Allo stesso modo, i cristiani guardano le vicende umane come fatti che hanno peso e consistenza. Per essi, la storia ha un’origine e un fine. Ha un senso, perché il mondo e l’umanità vengono dalle mani di Dio e a
Lui sono diretti. I cristiani sanno che c’è un mondo di sentimenti, di passioni, di amori, di sofferenze e di pensieri nel cuore di ogni uomo; e questo non è destinato al nulla, né proviene dal nulla. Conservando lo
sguardo del Padre di Gesù Cristo, i credenti in Lui dovrebbero saper circondare di interesse qualunque piccolo frammento di vicenda umana.

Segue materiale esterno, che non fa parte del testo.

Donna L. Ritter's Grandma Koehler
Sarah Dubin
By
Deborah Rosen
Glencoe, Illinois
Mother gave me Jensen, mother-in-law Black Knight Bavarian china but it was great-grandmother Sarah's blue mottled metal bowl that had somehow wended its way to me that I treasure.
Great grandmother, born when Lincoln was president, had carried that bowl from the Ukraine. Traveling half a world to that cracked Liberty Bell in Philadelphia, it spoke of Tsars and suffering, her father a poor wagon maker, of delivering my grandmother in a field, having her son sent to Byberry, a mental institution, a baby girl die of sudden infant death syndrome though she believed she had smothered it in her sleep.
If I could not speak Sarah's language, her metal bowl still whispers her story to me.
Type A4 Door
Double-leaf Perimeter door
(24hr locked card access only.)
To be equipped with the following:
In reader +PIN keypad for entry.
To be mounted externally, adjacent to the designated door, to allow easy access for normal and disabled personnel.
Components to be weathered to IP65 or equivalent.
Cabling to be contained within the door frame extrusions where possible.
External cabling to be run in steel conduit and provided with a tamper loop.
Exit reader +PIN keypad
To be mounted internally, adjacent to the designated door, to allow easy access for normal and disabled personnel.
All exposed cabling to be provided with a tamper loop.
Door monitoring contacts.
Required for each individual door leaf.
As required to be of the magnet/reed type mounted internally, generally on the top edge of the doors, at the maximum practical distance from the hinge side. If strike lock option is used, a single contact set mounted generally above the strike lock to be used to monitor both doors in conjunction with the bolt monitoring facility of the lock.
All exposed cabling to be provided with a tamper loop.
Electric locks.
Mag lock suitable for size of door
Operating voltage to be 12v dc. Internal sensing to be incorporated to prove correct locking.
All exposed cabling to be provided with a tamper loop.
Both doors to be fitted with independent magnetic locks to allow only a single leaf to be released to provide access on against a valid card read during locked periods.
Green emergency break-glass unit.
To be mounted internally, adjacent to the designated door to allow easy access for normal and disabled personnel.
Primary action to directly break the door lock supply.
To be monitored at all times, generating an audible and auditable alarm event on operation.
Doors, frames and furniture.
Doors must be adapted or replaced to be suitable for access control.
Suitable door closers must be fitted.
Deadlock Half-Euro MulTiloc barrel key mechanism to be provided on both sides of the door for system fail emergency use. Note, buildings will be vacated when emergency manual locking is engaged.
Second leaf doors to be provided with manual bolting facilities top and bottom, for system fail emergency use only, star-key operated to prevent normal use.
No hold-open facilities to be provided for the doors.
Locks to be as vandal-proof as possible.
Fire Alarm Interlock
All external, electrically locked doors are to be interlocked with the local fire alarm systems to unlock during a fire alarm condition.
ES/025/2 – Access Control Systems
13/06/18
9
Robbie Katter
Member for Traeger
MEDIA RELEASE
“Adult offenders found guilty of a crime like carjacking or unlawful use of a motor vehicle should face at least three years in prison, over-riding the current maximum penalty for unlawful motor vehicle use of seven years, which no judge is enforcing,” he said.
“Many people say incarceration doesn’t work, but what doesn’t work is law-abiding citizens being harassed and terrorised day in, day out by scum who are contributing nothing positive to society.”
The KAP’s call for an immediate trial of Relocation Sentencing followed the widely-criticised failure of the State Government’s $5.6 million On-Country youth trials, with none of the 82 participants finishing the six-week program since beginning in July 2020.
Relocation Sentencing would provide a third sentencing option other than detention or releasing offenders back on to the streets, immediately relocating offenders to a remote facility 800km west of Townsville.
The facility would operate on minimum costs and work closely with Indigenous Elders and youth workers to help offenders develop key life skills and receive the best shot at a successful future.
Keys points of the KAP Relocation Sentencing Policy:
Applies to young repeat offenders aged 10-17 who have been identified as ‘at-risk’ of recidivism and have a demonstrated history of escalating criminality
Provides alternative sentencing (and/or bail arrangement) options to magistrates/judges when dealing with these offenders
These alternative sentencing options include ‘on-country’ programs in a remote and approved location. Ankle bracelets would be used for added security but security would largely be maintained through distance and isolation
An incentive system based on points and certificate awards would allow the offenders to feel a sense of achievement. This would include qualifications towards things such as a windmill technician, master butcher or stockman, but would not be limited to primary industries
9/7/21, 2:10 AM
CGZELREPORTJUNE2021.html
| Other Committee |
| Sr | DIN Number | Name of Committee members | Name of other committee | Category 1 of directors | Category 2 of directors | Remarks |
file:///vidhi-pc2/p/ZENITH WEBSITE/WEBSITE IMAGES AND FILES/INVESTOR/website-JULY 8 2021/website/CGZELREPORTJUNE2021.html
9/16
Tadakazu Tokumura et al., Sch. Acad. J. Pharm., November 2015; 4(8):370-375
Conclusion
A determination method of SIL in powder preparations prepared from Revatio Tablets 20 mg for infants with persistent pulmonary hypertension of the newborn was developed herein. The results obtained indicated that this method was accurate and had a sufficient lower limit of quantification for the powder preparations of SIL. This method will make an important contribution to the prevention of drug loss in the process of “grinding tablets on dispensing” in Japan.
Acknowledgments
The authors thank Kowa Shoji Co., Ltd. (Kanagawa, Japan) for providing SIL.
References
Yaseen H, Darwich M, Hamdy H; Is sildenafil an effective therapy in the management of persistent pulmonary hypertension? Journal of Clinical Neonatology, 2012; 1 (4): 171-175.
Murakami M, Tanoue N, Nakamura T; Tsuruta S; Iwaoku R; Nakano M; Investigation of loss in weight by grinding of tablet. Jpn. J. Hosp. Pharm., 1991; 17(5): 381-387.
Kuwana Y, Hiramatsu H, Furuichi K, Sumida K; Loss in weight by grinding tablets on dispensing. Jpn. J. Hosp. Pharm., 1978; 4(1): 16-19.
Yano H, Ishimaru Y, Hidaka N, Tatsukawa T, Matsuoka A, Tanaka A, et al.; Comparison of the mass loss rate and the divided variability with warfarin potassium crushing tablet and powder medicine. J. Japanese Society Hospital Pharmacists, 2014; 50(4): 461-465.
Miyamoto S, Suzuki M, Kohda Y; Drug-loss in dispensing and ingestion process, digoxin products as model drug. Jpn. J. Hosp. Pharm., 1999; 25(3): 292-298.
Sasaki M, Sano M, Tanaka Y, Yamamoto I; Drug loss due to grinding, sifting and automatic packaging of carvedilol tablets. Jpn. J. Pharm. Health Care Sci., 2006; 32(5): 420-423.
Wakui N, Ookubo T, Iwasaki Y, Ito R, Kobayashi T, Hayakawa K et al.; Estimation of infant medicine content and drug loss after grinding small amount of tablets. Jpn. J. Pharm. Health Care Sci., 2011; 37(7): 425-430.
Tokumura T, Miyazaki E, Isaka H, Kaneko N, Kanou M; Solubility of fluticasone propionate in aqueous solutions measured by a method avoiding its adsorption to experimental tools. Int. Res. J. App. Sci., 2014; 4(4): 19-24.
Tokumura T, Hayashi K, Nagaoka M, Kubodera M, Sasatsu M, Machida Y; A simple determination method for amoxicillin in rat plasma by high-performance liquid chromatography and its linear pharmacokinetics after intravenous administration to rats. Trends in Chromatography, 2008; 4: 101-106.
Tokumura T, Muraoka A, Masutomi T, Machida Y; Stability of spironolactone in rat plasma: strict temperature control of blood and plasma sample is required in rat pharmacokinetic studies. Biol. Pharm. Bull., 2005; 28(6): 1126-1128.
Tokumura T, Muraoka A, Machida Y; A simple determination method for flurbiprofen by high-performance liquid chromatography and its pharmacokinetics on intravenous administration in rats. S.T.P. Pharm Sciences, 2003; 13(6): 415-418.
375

Non ci si può negare quella domanda che, alla luce di una tale prospettiva, sorge quasi spontanea. E il male? E la morte? E la sofferenza degli innocenti? Questo nostro mondo non è troppo carico di ingiustizie e di vittime per poter coltivare uno sguardo del genere? Anche quanti riconoscono, nella fede, Gesù Cristo, si pongono queste domande. Se non sono troppo superficiali, in essi queste questioni risuonano in modo ancora più acuto. Per questo, neppure dopo la resurrezione di Cristo, non è stato eliminato dalle Scritture un libro come quello di Giobbe. I cristiani lo leggono, per mantenere aperta quella domanda; ma al cospetto di Dio e nell’invocazione a Lui, del Dio che ha risuscitato Gesù dai morti e che risusciterà anche noi. Essi chiedono a Dio e attendono da Lui solo che il velo del mistero si squarci. Per questo, ha forse ragione un teologo come Metz, quando dice che i cristiani non hanno una risposta in più, ma portano una domanda in più. Essi possono ancora continuare a parlare del Dio della resurrezione, della salvezza e della redenzione dal male, proprio perché conservano acuta la domanda del male e della morte.
Non sembri cosa da niente, tutto ciò. Viviamo in un mondo dominato non solo dalla scienza, ma dalla tecnica. E la tecnica illude, troppo spesso, di poter risolvere tutto, di poter affrontare ogni sofferenza, di saper fare indietreggiare ogni dolore. Salvo lasciare, poi, senza voce e in una solitudine agghiacciante la sofferenza di chi patisce e di chi è sconfitto.
Non è poca cosa, allora, che i cristiani continuino a dare fiato e a prestare la parola perché queste domande siano poste, anche oggi. Proprio perché credenti. Proprio perché fiduciosi che il Dio di Gesù è Padre
buono, capace di asciugare le lacrime, lenire le sofferenze e risuscitare i morti.